Agribusiness in the grains trade is being redefined as growers realise big benefits from sometimes small changes in on-farm practices. Many have also been forging new commercial alliances with handlers, traders and buyers.
The overall impact is changing the way many growers now see their roles. No longer passive price-takers, they look for increased returns from the ground up by developing stronger relationships along the route to market.
Recognising the importance of this trend, the GRDC has created the Value Chain Program, which was introduced as part of the new five-year strategic plan, 'Driving Innovation'. With investments ranging from grain storage to quality management, market intelligence and new grain products, the program aims to improve grower profitability and the competitive performance of Australia's grain value chains.
Studies by several academic and marketing bodies of industry trends form the basis of this special supplement that looks at a range of value chain initiatives. These initiatives demonstrate that components of the Australian grains industry cannot work in isolation if they are to meet market needs. Success requires all players to unite - researchers, growers, handlers, processors - to lift everybody's performance and profitability.
Growers who once produced solely for a board are becoming more conscious of producing for a buyer - that buyer might be in Pakistan or down the road. It is forcing a closer look at what is being produced, and how it is being produced, handled, processed and traded.

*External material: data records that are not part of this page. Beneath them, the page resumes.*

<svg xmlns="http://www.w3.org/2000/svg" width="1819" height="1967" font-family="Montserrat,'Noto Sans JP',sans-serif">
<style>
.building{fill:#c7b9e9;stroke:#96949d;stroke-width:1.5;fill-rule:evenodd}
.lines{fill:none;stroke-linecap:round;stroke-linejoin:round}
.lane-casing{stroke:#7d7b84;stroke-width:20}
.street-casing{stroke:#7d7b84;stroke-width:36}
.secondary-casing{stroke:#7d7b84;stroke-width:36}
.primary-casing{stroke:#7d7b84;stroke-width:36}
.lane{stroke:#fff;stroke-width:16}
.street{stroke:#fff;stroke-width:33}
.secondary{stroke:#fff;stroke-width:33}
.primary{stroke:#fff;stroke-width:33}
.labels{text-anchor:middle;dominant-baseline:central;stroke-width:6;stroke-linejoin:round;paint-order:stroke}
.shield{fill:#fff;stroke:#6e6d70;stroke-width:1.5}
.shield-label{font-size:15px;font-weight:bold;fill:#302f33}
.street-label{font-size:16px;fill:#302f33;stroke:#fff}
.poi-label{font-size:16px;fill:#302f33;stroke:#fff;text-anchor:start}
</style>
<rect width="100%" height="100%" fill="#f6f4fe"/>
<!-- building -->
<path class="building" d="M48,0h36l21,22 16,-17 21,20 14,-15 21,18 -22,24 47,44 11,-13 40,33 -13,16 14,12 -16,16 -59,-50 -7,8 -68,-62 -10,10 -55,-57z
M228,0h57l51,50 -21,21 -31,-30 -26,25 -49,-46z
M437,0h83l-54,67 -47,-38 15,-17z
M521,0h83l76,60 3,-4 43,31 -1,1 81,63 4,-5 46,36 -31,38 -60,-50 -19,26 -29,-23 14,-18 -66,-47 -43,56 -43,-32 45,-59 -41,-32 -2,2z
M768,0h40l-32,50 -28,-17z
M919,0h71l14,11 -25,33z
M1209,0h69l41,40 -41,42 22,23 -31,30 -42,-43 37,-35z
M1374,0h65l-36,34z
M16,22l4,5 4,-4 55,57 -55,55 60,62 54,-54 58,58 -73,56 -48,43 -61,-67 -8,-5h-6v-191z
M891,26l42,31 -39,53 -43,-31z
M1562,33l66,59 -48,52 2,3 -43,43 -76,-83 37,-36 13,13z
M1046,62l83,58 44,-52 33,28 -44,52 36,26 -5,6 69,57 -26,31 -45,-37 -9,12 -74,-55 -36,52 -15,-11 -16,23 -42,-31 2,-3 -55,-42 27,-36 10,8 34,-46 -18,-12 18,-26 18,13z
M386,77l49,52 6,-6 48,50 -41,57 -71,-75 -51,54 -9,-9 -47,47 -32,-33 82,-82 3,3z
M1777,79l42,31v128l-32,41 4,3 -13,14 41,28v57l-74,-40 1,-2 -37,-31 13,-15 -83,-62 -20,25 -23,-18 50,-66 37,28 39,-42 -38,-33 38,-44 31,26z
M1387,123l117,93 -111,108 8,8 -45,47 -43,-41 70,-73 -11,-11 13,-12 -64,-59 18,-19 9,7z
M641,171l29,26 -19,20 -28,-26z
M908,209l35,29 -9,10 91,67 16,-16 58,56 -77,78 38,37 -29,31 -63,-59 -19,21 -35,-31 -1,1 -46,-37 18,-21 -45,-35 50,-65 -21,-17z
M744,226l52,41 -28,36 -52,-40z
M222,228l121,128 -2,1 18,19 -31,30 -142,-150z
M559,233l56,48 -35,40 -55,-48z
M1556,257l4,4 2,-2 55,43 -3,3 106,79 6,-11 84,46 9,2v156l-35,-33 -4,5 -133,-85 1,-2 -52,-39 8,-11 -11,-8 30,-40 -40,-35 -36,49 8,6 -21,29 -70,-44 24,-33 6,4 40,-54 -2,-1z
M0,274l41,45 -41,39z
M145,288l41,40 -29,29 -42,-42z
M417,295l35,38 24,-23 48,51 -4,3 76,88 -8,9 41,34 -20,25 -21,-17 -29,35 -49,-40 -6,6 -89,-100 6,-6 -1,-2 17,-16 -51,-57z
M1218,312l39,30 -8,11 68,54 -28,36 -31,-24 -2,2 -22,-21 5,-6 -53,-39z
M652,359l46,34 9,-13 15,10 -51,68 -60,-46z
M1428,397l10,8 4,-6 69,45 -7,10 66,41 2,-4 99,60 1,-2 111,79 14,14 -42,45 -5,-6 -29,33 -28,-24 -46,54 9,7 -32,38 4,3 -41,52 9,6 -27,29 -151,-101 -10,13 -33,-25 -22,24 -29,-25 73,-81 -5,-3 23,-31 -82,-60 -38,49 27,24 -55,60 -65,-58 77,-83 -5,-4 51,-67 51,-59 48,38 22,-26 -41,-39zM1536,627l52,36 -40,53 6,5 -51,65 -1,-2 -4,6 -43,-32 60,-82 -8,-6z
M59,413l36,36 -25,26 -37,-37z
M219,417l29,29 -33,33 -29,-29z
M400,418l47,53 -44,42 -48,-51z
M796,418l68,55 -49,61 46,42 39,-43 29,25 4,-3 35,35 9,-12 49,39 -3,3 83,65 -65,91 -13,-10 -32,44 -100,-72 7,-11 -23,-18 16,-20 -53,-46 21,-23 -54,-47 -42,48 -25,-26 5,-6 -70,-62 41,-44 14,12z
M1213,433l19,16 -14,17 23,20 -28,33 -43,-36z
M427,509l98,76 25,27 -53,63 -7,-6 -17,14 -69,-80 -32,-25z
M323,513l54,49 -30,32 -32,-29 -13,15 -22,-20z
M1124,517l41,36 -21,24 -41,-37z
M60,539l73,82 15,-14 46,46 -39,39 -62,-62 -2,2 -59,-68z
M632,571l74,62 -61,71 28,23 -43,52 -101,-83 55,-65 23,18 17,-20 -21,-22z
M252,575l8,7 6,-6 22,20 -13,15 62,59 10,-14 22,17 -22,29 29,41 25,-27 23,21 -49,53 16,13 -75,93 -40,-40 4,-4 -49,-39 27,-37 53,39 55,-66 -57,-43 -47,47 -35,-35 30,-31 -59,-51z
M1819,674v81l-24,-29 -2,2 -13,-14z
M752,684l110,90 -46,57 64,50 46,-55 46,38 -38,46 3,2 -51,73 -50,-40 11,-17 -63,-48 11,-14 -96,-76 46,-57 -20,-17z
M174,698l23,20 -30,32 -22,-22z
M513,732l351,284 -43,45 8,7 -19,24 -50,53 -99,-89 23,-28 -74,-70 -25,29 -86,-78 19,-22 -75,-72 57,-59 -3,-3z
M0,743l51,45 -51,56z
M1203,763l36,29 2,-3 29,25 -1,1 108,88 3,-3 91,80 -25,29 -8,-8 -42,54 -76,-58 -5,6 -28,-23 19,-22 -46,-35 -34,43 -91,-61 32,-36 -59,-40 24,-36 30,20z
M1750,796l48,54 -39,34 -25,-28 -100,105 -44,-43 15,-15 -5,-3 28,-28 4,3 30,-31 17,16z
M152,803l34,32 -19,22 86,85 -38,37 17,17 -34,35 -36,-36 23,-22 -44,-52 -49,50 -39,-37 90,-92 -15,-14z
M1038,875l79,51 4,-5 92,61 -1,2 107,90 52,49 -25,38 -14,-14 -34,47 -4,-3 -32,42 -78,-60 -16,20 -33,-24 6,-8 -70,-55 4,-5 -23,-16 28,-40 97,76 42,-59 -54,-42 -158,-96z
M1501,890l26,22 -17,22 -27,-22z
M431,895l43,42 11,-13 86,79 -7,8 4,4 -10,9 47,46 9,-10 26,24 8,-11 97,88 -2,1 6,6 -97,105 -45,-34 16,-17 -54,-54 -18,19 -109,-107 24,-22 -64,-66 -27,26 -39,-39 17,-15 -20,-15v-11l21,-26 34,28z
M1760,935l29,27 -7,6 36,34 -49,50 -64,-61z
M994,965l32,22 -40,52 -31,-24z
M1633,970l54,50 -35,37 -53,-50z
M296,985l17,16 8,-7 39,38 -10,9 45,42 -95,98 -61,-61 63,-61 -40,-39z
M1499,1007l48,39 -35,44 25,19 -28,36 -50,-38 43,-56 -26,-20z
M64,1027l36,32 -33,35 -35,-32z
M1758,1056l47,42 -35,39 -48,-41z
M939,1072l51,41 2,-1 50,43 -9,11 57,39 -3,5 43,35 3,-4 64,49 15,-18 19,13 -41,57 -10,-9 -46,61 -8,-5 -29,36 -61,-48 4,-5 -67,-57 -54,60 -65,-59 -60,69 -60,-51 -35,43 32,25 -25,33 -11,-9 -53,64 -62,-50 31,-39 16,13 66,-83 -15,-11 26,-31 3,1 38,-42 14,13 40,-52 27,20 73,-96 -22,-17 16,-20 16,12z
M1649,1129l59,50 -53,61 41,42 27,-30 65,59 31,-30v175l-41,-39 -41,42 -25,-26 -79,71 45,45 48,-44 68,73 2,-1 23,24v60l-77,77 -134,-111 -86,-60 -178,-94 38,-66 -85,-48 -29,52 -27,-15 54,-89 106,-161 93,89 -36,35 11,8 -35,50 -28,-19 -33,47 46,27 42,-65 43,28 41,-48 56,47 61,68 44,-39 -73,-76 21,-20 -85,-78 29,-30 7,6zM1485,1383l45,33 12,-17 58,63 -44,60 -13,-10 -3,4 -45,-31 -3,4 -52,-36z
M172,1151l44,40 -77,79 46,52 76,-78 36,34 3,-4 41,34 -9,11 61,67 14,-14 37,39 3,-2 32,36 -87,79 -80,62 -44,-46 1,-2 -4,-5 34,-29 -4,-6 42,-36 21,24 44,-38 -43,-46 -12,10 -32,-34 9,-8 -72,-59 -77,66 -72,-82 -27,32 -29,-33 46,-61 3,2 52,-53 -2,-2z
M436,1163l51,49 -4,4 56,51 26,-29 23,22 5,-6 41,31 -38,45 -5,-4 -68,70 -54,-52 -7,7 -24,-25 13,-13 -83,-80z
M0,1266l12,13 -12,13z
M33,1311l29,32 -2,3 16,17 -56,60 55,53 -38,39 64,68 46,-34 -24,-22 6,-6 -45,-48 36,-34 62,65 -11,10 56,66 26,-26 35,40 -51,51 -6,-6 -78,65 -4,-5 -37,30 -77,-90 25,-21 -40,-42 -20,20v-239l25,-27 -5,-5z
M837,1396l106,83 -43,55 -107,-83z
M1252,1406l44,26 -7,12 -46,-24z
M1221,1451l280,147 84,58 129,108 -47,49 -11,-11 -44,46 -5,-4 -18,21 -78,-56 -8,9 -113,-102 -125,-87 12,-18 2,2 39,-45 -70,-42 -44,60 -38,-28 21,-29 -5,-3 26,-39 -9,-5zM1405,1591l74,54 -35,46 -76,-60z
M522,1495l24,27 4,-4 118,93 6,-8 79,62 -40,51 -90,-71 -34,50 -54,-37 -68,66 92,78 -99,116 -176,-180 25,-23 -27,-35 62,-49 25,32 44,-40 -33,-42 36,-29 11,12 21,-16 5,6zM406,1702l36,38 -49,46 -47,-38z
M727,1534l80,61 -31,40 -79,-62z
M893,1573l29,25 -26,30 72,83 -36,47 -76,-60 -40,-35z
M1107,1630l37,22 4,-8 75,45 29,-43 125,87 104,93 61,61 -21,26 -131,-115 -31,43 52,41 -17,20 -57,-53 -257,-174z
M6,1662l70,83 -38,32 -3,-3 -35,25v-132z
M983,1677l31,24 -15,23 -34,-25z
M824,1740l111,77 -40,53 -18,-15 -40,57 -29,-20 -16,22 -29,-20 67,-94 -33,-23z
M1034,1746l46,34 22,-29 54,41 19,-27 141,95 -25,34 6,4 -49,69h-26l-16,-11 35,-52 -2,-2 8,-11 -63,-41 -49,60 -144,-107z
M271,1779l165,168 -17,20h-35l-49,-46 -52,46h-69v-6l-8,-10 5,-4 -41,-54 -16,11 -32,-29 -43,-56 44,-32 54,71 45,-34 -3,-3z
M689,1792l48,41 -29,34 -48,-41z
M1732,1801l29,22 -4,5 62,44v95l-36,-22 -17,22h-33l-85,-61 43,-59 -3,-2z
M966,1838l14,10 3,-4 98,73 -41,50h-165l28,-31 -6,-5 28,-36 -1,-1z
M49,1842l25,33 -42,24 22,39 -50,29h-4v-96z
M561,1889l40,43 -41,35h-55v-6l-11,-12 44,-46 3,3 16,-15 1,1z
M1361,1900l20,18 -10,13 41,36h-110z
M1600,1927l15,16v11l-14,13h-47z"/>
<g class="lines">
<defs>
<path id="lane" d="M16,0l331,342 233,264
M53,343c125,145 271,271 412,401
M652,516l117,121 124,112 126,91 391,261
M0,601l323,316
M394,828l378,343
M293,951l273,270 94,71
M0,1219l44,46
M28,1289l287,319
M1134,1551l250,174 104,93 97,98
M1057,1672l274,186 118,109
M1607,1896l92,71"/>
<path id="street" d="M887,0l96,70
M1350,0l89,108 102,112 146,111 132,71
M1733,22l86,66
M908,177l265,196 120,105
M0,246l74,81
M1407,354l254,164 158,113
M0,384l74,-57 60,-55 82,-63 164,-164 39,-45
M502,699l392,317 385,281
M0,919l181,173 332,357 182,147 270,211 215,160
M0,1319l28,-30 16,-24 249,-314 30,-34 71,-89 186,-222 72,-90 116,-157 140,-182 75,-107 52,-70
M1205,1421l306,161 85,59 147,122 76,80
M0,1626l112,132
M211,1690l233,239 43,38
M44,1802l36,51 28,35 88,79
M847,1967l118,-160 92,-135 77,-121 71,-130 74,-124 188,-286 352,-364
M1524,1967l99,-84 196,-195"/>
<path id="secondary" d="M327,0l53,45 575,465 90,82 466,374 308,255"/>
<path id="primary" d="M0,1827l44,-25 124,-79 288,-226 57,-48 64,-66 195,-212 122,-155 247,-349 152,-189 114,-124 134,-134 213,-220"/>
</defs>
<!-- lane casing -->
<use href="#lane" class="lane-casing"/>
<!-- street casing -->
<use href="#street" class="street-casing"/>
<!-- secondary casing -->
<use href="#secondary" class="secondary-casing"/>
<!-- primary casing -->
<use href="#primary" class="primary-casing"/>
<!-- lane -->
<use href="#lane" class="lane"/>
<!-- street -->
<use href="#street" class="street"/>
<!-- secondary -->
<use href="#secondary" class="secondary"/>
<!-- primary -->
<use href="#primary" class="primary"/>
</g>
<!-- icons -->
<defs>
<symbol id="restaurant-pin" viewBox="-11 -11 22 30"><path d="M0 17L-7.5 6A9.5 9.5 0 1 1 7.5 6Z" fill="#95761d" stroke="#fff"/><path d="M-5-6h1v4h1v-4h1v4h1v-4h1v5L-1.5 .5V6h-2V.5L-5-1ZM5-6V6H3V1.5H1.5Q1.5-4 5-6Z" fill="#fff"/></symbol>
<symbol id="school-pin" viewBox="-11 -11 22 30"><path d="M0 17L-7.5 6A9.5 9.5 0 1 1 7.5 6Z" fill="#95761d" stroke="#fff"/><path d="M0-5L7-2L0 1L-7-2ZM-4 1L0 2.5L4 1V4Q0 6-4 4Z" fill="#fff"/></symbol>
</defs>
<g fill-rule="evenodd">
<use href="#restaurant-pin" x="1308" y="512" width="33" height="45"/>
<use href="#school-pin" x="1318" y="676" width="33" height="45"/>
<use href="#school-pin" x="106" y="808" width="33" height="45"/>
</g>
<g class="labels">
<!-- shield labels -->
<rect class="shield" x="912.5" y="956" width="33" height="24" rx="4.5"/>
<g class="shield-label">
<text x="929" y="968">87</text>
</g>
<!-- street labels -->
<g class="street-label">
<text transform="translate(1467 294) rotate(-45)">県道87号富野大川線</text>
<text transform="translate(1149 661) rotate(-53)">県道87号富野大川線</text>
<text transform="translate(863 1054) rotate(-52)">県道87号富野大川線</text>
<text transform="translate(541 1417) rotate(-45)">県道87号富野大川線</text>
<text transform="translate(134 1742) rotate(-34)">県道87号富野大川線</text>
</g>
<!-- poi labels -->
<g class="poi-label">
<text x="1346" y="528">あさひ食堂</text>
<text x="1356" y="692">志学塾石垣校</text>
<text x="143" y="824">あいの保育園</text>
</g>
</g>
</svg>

GRDC managing director, Professor John Lovett, says the introduction of the Value Chain Program signals the organisation's belief that the industry now has to consider all the value chains that exist between producers and consumers: "It also means our research support will need to be in other links in these chains as well as on-farm. "
Professor Lovett says the formation of new value chains has been a direct response by growers and others in the industry to market signals. This has seen the development of new varieties, new crops and new collaborations. "The way in which the grains industry is diversifying is extraordinary. For example, the development over the past decade of diversified wheat products has been astonishing - noodles, pan breads, flat breads... "
Professor Lovett says value chains mean the needs of growers, bulk handlers, marketers and processors all need to be encompassed in the industry's thinking.